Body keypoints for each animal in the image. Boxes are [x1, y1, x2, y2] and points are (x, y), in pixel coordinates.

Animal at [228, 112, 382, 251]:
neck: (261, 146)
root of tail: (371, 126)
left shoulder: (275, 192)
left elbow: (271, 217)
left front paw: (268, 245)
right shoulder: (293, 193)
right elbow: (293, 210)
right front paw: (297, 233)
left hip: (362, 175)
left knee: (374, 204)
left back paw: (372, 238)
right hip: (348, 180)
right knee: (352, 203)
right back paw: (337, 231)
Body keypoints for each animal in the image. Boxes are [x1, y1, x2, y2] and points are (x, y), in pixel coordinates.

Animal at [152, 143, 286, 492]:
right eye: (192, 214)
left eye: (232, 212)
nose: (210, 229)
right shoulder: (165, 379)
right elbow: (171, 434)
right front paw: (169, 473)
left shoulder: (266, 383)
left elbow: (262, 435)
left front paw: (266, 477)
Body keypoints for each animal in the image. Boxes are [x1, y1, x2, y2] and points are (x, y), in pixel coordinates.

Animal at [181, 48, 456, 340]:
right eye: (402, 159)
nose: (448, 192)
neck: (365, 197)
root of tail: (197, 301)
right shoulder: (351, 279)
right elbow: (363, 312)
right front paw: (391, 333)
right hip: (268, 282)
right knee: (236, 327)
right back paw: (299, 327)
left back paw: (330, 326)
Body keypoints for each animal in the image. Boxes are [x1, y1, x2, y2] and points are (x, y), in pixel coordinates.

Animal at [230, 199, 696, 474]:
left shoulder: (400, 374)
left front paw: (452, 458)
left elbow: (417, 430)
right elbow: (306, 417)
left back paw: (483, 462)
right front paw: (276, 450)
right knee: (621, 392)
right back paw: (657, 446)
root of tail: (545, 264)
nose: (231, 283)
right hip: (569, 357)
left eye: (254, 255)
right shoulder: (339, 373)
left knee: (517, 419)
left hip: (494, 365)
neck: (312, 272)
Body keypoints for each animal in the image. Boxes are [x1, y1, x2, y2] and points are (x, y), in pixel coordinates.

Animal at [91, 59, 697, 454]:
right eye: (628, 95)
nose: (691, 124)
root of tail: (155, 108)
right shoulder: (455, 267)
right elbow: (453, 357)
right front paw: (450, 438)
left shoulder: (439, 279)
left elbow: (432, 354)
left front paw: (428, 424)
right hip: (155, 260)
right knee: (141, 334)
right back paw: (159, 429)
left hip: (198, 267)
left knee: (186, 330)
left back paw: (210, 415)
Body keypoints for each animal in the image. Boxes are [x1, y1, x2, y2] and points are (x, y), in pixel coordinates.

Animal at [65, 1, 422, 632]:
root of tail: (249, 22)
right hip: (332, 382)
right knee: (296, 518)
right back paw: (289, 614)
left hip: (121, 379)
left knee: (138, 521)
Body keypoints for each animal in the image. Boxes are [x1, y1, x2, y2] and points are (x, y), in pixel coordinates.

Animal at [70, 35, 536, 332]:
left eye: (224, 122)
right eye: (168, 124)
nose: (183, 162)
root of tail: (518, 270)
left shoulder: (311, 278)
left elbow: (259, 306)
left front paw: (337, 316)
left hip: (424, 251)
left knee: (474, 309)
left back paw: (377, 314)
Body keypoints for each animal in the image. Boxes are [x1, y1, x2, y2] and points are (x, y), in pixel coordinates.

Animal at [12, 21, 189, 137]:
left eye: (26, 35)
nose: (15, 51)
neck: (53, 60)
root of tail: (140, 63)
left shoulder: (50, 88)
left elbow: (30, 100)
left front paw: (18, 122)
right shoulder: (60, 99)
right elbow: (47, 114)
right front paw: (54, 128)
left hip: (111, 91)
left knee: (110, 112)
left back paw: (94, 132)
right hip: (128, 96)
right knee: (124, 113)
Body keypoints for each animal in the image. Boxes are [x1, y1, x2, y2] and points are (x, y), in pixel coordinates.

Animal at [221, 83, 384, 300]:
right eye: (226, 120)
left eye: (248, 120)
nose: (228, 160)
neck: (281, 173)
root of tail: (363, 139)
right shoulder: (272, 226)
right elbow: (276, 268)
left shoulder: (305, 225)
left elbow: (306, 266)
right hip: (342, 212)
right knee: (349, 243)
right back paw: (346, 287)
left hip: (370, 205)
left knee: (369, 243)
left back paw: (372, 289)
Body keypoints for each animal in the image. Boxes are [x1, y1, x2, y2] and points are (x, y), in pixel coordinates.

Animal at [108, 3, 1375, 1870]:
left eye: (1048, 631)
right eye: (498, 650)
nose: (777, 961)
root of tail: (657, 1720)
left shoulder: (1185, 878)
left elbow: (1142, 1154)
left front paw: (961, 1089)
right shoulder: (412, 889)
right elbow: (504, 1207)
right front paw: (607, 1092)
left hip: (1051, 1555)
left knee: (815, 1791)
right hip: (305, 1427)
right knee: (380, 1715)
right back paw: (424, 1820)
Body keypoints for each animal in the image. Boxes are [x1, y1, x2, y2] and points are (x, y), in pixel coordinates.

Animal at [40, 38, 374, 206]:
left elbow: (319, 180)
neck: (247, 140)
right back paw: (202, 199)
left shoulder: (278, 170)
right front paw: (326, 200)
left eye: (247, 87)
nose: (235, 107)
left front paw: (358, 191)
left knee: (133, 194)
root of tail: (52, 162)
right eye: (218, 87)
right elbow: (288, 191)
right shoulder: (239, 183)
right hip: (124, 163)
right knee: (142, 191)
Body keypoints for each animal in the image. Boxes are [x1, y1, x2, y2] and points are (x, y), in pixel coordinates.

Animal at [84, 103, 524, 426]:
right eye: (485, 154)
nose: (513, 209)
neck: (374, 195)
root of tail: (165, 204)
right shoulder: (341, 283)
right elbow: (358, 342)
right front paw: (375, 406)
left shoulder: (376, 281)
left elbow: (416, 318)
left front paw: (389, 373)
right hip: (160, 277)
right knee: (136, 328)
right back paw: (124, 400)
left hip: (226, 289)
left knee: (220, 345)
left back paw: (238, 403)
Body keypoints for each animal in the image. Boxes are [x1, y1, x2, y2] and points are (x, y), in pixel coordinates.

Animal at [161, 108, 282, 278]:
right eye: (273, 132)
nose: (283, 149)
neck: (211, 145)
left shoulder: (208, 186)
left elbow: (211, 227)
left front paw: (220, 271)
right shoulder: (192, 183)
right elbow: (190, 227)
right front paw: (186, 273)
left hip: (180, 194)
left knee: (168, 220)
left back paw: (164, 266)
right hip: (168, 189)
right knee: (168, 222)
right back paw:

**PROBLEM TO WORK ON:** Search the material for the word "neck" and copy each line where it occurs.

**WRITTEN ANSWER:**
neck: (261, 146)
neck: (365, 197)
neck: (312, 272)
neck: (53, 60)
neck: (281, 173)
neck: (247, 140)
neck: (374, 195)
neck: (211, 145)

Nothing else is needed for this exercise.